(Beginning of Passage provided)

- Occupations: Facial plastic and reconstructive surgeon
- Known for: Use of Botox as chronic migraine cure
- Website: doctorbinder.com

= William J. Binder =

American facial plastic and reconstructive surgeon

William J. Binder is an American facial plastic surgeon. He is best known for his 1992 discovery of the use of Botox to alleviate chronic migraine.

==Biography==
Binder holds an M.D. degree from the University of Medicine and Dentistry of New Jersey. He was elected as a member of the Board of Directors of the American Academy of Facial Plastic and Reconstructive Surgery, where he also serves as a National Board Examiner.

He is a member of the National Review Committee for the American Academy of Neurology Therapeutics and Technologies Subcommittee on the Assessment of Botulinum Toxin Therapy and also is an adjunct reviewer for the Archives of Facial Plastic Surgery Journal.

Binder is board certified by both the American Academy of Facial Plastic and Reconstructive Surgery and the American Board of Otolaryngology and Head and Neck Surgery. He has published around 70 articles in national medical and surgical journals. He has edited three textbooks in Facial Plastic Surgery, Head and Neck Surgery, and Otolaryngology.

(End of Passage provided)
(Beginning of Information given)

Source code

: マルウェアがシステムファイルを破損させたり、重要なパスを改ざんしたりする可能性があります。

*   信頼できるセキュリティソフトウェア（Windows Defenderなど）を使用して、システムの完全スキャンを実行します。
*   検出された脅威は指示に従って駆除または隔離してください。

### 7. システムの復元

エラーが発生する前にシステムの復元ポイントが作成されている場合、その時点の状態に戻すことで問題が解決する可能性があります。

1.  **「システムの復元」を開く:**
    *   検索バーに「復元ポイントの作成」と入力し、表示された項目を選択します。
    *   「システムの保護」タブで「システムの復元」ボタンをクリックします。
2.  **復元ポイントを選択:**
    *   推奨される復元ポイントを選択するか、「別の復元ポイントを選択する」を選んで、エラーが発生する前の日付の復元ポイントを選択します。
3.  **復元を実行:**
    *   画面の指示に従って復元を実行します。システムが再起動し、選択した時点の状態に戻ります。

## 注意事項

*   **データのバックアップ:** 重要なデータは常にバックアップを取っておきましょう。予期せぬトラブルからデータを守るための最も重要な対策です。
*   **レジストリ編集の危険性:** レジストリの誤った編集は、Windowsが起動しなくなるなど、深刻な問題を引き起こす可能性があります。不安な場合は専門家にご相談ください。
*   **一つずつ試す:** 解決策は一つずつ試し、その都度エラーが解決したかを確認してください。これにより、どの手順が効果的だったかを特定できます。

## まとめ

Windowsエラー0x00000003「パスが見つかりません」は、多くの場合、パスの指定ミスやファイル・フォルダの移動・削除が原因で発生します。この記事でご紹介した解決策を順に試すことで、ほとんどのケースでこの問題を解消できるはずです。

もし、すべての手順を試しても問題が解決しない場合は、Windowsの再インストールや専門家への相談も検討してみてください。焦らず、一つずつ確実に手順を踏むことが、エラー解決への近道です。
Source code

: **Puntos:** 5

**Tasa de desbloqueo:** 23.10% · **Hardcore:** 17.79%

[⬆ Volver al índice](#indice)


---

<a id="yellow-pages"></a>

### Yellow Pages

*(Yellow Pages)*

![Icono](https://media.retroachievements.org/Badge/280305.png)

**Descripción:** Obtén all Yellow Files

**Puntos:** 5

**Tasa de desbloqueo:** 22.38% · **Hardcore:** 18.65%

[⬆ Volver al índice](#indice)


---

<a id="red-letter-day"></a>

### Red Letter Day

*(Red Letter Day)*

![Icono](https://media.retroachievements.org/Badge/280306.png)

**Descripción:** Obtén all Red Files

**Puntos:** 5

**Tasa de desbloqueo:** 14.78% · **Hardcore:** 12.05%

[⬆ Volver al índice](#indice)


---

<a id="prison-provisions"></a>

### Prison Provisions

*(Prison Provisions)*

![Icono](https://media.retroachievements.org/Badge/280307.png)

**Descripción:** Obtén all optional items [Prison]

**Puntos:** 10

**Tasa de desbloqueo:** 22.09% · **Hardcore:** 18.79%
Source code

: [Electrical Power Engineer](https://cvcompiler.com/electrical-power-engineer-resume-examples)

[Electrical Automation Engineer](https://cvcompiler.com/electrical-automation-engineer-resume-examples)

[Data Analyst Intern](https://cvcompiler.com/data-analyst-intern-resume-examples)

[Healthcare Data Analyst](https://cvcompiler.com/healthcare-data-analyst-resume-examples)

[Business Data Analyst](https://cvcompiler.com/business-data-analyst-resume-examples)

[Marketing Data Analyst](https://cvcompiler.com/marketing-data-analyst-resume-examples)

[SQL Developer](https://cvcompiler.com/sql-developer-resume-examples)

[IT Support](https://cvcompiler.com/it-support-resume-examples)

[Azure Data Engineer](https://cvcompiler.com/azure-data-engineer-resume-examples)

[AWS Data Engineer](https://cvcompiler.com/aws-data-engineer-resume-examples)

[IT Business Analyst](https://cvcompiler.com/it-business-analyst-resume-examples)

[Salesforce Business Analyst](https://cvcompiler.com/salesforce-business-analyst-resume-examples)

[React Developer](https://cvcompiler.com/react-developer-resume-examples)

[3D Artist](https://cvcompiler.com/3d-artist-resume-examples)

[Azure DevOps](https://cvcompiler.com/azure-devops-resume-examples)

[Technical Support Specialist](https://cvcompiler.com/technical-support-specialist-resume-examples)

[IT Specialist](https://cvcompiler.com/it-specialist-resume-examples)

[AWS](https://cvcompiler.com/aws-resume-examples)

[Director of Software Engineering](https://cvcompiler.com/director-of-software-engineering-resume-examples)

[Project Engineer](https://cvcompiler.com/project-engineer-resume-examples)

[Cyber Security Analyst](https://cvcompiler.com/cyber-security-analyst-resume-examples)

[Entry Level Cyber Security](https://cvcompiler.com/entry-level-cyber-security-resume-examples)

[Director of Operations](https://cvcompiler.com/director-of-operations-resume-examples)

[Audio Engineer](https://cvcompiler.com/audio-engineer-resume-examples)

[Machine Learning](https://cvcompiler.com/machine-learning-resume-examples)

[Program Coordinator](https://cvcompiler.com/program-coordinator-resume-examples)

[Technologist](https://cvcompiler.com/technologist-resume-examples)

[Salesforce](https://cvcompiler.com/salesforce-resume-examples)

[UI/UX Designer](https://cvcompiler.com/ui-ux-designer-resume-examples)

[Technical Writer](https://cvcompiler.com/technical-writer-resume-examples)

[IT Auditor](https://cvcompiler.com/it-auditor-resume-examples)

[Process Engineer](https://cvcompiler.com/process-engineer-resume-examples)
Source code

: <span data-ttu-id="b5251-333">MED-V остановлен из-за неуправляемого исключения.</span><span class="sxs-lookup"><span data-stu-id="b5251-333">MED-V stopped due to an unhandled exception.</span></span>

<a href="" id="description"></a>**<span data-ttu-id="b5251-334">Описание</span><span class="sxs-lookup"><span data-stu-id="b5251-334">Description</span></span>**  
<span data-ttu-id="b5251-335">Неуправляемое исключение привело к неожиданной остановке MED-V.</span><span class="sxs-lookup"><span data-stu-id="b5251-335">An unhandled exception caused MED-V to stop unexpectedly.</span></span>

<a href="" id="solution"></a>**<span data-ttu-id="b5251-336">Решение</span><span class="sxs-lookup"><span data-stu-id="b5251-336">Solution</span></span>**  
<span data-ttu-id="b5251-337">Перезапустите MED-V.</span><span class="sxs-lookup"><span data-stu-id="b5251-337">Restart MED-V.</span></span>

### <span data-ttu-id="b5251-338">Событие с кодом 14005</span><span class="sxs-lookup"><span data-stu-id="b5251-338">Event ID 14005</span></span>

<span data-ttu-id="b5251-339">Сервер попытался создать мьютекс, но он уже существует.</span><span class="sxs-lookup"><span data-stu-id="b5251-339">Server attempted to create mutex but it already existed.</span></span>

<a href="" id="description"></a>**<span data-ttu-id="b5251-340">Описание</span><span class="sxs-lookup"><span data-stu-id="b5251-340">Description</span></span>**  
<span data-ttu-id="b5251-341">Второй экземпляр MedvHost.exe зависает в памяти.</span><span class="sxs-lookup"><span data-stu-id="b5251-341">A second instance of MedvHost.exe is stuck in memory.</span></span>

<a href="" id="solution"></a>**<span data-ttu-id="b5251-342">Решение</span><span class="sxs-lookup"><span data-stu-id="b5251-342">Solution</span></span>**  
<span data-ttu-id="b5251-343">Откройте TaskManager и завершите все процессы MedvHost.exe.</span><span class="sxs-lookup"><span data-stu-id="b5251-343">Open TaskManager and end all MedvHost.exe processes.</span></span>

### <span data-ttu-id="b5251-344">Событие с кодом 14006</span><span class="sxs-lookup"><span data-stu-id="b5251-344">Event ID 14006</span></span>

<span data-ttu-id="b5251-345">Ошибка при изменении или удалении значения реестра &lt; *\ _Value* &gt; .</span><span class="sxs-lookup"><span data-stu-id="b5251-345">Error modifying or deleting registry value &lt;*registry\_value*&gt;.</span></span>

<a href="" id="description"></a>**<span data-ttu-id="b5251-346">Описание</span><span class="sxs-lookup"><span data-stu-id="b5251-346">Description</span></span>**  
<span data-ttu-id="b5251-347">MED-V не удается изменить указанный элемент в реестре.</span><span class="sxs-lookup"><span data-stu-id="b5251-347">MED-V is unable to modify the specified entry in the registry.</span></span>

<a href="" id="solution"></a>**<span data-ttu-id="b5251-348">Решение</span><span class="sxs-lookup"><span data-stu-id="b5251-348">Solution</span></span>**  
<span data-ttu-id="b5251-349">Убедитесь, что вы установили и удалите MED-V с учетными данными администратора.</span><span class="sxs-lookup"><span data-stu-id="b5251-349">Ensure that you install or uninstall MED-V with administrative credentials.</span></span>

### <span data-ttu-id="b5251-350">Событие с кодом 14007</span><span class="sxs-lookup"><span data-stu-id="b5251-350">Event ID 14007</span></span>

(End of Information given)

### Activity list
1 - Reproduce the passage of the Binder biography from "- Occupations: Facial" to "National Board Examiner.".
2 - State whether each statement agrees with the Binder biography, answering yes or no and quoting the deciding words: (a) Binder earned his M.D. at the University of Medicine and Dentistry of New Jersey. (b) Binder has edited five textbooks. (c) Binder is board certified by the American Board of Otolaryngology and Head and Neck Surgery.
The material was drawn from a separate source.

### Solved tasks
1 -
- Occupations: Facial plastic and reconstructive surgeon
- Known for: Use of Botox as chronic migraine cure
- Website: doctorbinder.com

= William J. Binder =

American facial plastic and reconstructive surgeon

William J. Binder is an American facial plastic surgeon. He is best known for his 1992 discovery of the use of Botox to alleviate chronic migraine.

==Biography==
Binder holds an M.D. degree from the University of Medicine and Dentistry of New Jersey. He was elected as a member of the Board of Directors of the American Academy of Facial Plastic and Reconstructive Surgery, where he also serves as a National Board Examiner.

2 -
(a) Yes: "Binder holds an M.D. degree from the University of Medicine and Dentistry of New Jersey."
(b) No: "He has edited three textbooks in Facial Plastic Surgery, Head and Neck Surgery, and Otolaryngology."
(c) Yes: "Binder is board certified by both the American Academy of Facial Plastic and Reconstructive Surgery and the American Board of Otolaryngology and Head and Neck Surgery."